На ступенях храма сидела еще нестарая, болезненно толстая нищенка. Обычно я не подаю милостыню уличным побирушкам, считая, что эти деньги вряд ли пойдут на благое дело, скорее — на выпивку или дурман вроде широко распространенной травы «сладких сновидений», но тут отчего-то притормозила и полезла за кошельком. Женщина подняла голову, протянула руку, попутно произнося благодарственную молитву всем двенадцати богам, да заодно и мне, и тут я поняла, что она не толстая, просто прижимает к себе завернутого в ее платье грудного ребенка. Меня будто под дых ударили — тут же вспомнилась молитва-просьба Хендрика: «…мужа доброго, детей хороших…» Внезапно до боли, до слез стало жаль саму себя. Я бросила нищенке пару монет, круто развернулась на каблуках и вновь рванулась в благовонную полутьму храма. Свалилась на колени перед диптихом Хоорты (тать, видимо, сочтя свой долг полностью отработанным, уже ушел, и перед изображением богини теперь била поклоны какая-то нарядная барышня, явно выпрашивающая у покровительницы богатого жениха) и взмолилась горячо, как никогда в жизни. В самом деле, чем я хуже? Дом у меня уже свой есть, так почему бы не быть мужу, детям?! Неужели я обречена провести всю свою наверняка недолгую жизнь в одиночестве?
А что? Вот свожу графеныша Торина в Меритаун, получу за это немало денег и выйду замуж или рожу ребенка. На пару лет безбедной жизни моих накоплений хватит, а там можно будет нанять няньку и вновь браться за заказы…

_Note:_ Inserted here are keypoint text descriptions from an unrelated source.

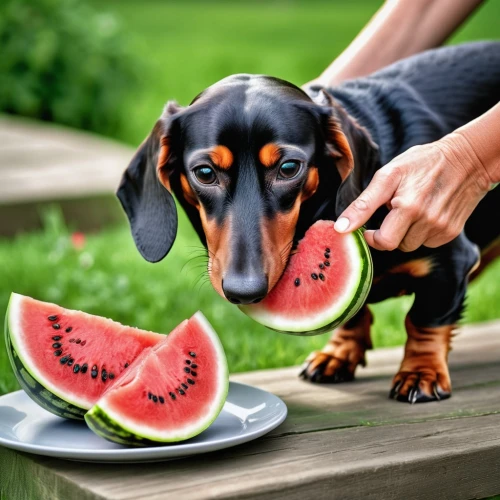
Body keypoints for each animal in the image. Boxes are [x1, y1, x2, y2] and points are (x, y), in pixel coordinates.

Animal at [116, 42, 500, 402]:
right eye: (205, 173)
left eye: (288, 168)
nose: (244, 290)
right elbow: (353, 313)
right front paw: (339, 353)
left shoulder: (452, 260)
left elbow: (424, 319)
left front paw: (421, 372)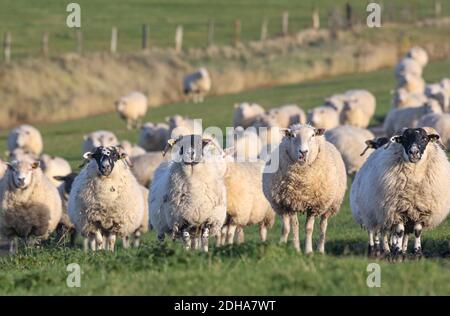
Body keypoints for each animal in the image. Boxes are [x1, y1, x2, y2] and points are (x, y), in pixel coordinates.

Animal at [262, 124, 346, 253]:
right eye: (292, 135)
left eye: (313, 135)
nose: (303, 152)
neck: (302, 181)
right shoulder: (290, 203)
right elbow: (294, 226)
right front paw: (296, 250)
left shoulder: (314, 205)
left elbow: (309, 228)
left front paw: (308, 251)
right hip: (282, 207)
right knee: (286, 226)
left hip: (330, 205)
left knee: (323, 225)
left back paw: (320, 249)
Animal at [352, 127, 450, 258]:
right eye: (404, 138)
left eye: (424, 138)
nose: (413, 152)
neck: (415, 176)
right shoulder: (396, 209)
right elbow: (399, 232)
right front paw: (397, 254)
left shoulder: (420, 211)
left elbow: (417, 231)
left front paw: (417, 253)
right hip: (371, 213)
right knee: (375, 232)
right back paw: (376, 251)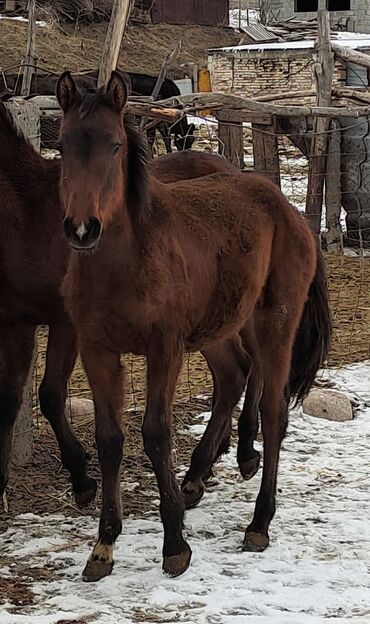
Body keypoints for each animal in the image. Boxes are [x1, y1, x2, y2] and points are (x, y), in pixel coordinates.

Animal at [56, 70, 330, 584]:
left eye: (115, 145)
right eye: (62, 144)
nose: (82, 229)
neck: (124, 262)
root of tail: (286, 207)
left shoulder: (165, 348)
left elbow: (156, 432)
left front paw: (174, 544)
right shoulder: (98, 349)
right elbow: (109, 438)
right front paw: (103, 545)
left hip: (274, 322)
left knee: (274, 412)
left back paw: (259, 521)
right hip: (220, 326)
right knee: (233, 374)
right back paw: (198, 475)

Внезапно на мое плечо легла тяжелая, холодная ладонь. Тьма недовольно зашипела. Она и так была не в восторге от моих мыслей и просьб, возносимых Хоорте, а тут вконец обозлилась, поняв, что к хозяйке пытаются цепляться. Жрец дрогнул, слегка побледнел, но руку не убрал и с выражением смиренной кротости и всепрощения вопросил:
— Чего тебе надобно, божье чадо?
— Благословения, — отозвалась я, решив не вступать в открытую конфронтацию.

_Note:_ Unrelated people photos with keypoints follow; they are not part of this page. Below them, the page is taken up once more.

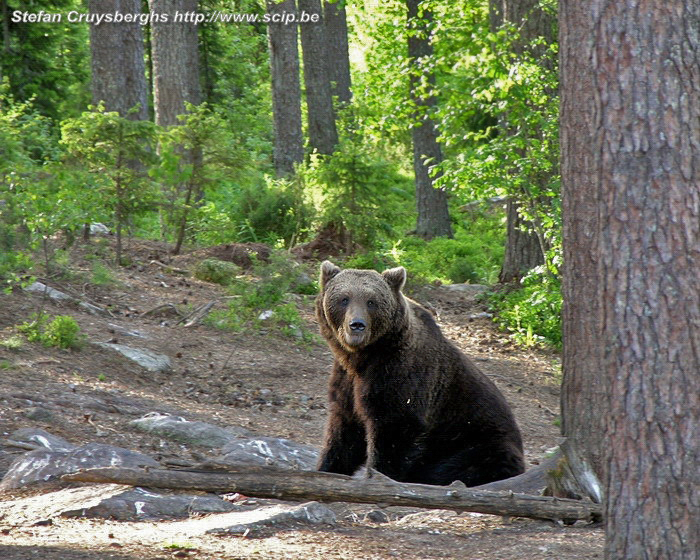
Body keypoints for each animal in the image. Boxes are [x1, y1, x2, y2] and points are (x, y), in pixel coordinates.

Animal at [318, 262, 524, 486]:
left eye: (371, 301)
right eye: (344, 299)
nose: (357, 325)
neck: (363, 358)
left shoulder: (400, 373)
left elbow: (394, 429)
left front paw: (379, 474)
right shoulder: (347, 379)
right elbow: (344, 429)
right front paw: (328, 468)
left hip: (477, 441)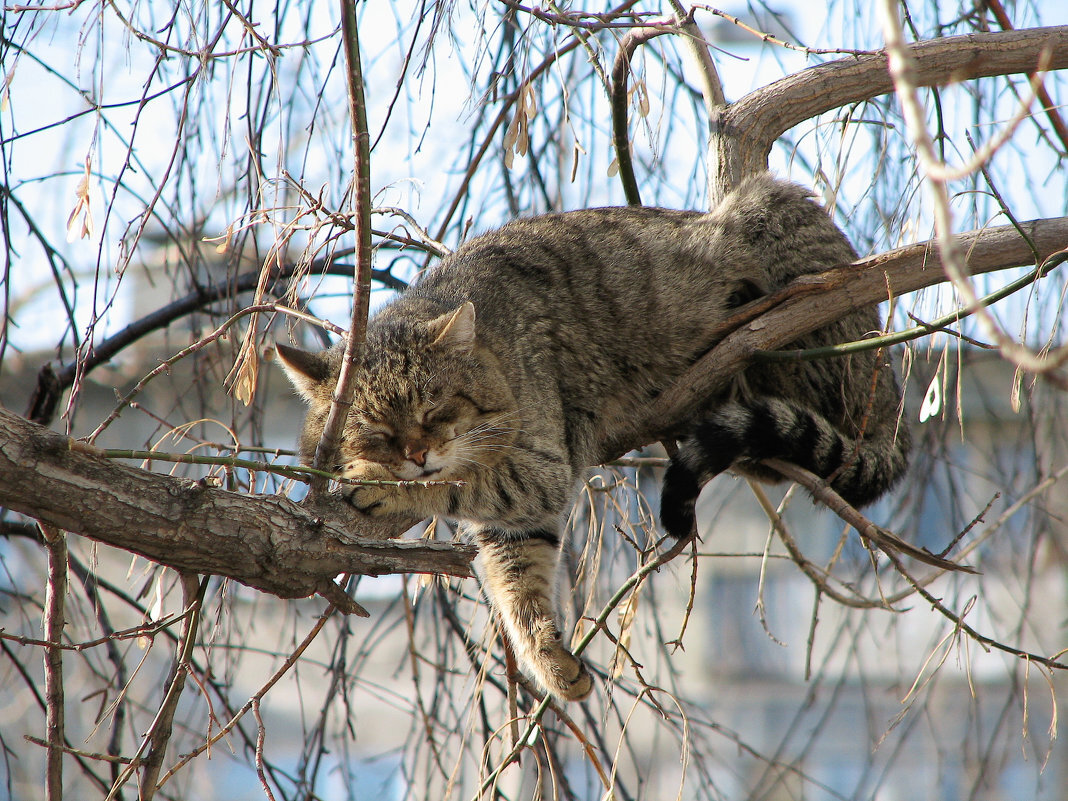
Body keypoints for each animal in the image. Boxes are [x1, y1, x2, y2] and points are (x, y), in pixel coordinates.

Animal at [275, 175, 909, 700]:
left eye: (435, 412)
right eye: (376, 433)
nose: (415, 453)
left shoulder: (540, 467)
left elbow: (456, 481)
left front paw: (386, 485)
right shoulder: (517, 521)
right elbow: (520, 591)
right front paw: (551, 661)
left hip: (778, 235)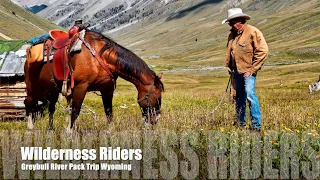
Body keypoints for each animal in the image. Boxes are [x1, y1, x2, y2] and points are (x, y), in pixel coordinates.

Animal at [24, 29, 164, 131]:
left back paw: (50, 129)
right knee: (29, 103)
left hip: (52, 90)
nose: (156, 119)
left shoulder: (107, 90)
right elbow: (75, 111)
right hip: (33, 88)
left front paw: (109, 130)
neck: (100, 57)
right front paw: (69, 132)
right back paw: (30, 127)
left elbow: (109, 112)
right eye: (156, 96)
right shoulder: (81, 87)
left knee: (51, 108)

— Боги не оставят тебя, — торопливо произнес жрец, вздымая тонкий посох в локоть длиной — Святой Луч — и осеняя меня знаком отпущения всех грехов. — Шло бы ты, дитя божье, своей дорогой, не смущало народ в храме, не пугало прихожан демоном да не опоганивало собою святые полы…

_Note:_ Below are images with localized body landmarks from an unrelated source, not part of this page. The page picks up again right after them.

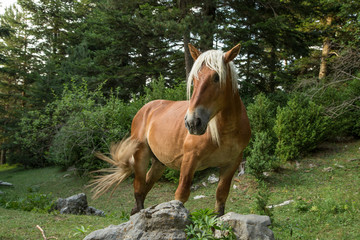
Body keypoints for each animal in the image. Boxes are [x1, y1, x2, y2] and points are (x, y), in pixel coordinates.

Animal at [90, 43, 250, 216]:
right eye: (194, 79)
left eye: (216, 77)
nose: (193, 122)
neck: (225, 132)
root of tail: (145, 109)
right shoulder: (190, 159)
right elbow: (181, 195)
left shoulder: (231, 164)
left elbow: (221, 196)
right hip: (141, 156)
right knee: (139, 189)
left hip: (159, 164)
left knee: (145, 187)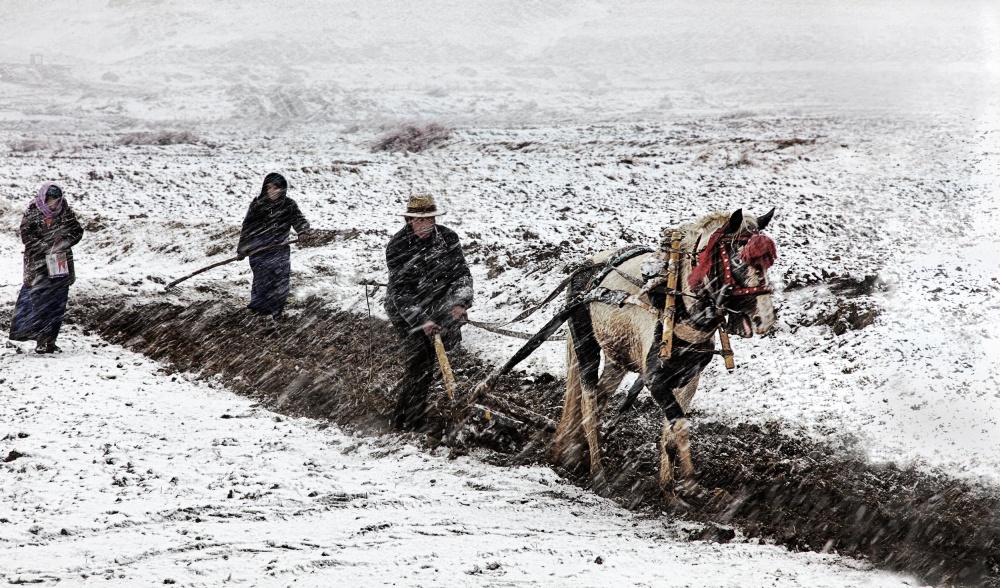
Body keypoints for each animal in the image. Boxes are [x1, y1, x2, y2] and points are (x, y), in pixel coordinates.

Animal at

Последний довод едва не убил меня наповал, я раскрыла рот и бестолково щелкнула языком, не зная, что сказать. Зато Тьма знала: она развернула крылья и зашипела с таким жутким присвистом, что божий служитель побледнел еще больше, охнул и торопливо отдернул бесцеремонную ручонку, явно опасаясь, что взъяренная вонато сейчас начисто ее отхватит. Цеховая солидарность — страшное дело: увидев, как их представитель терпит поражение, на помощь незадачливому парламентеру поспешила вся жреческая братия. Я впервые обратила внимание, что Святые Лучи в руках служителей, используемые в ритуальных целях для благословения паствы, сделаны из какого-то темного, явно тяжелого металла. При желании и должном умении такой штучкой можно засветить так, что мало не покажется. А опыт применения Святых Лучей несколько нетрадиционным способом у жрецов явно был. Отбиться-то я от них, разумеется, отобьюсь, но потом скандала не оберусь, да и весьма серьезные проблемы могут начаться, если кто-то прослышит, что храна посмела поднять руку на представителей религиозного культа. И не то это место — храм, чтобы сословные счеты сводить.